Il più bravo a raccontare il ritorno è stato Omero, ma alla fine anche Itaca era diversa da come Odisseo se la ricordava. E lui era così cambiato che l’unico che lo riconobbe fu il suo cane, Argo: mosse la coda e abbassò le orecchie ma anche lui era talmente vecchio che non riuscì neanche ad andare incontro al suo padrone.

Quando Francesco Totti ha smesso di giocare sembrava già vecchio, avrebbe compiuto 41 anni dopo pochi mesi, aveva voluto la moglie e i tre figli sul campo con lui, mentre leggeva faticosamente la lettera che aveva scritto. Al suo giocattolo preferito, il pallone.

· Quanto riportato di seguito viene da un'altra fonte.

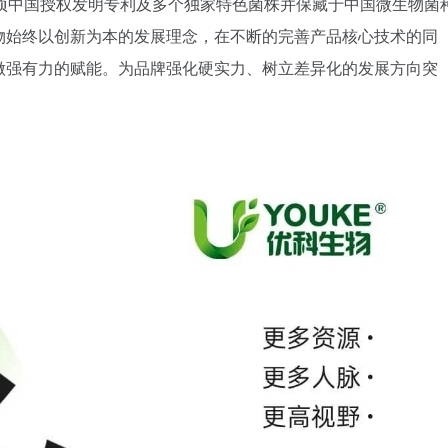
项中国授权发明专利及多个独家特色菌株并保藏于中国微生物菌
物始终以创新为本的发展理念，在不断的完善产品核心技术的同
做强有力的赋能。为品牌强化硬实力、树立差异化的发展方向突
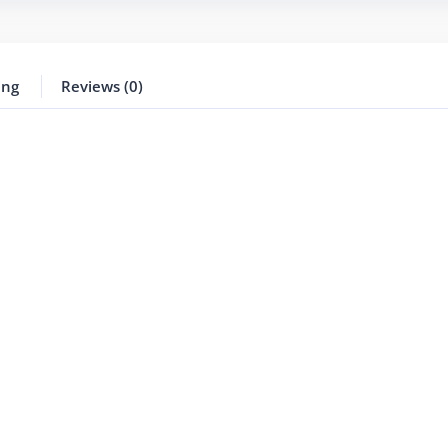
ing
Reviews (0)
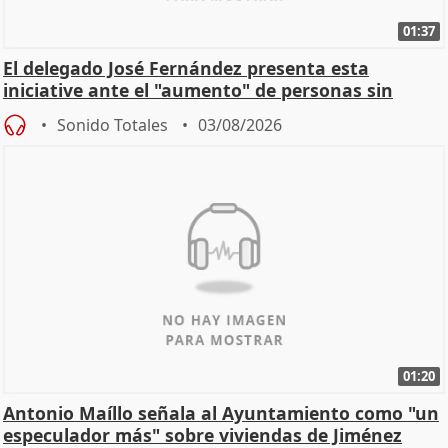
01:37
El delegado José Fernández presenta esta
iniciative ante el "aumento" de personas sin
hogar en Madri
Sonido Totales
03/08/2026
01:20
Antonio Maíllo señala al Ayuntamiento como "un
especulador más" sobre viviendas de Jiménez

Al tempo, «maledetto tempo» lo aveva chiamato: quel tempo che quando sei giovane non vedi l’ora che passi in fretta per sapere quello che succederà, e a un certo punto ti accorgi che invece passa troppo in fretta e vorresti fermarlo. Totti quel giorno raccontò che si sentiva come se qualcuno avesse interrotto bruscamente un sogno. «Avete presente quando siete bambini, state sognando qualcosa di bello e vostra madre vi sveglia per andare a scuola? Mentre voi volete continuare a dormire e provate a riprendere il filo di quella storia e non ci si riesce mai? Stavolta non era un sogno, ma la realtà». Quel giorno, era il 28 maggio 2017, Totti disse con sincerità quello che provava, «non sono pronto a dire basta e forse non lo sarò mai», ammise che «spegnere la luce non è facile», non si vergognò di dire che aveva paura. Da allora molte cose sono cambiate. Dopo il calcio, Francesco ha lasciato Ilary, e adesso è disposto a lasciare anche Roma. Aveva detto che non avrebbe mai giocato in un’altra squadra italiana, invece sì. A 48 anni prova a ritornare indietro, a vedere se rimettendosi a dormire torna quel sogno che si era interrotto di colpo. Non succede mai. Come avevano scritto su quello striscione? Speravo de morì prima. Deve averci creduto.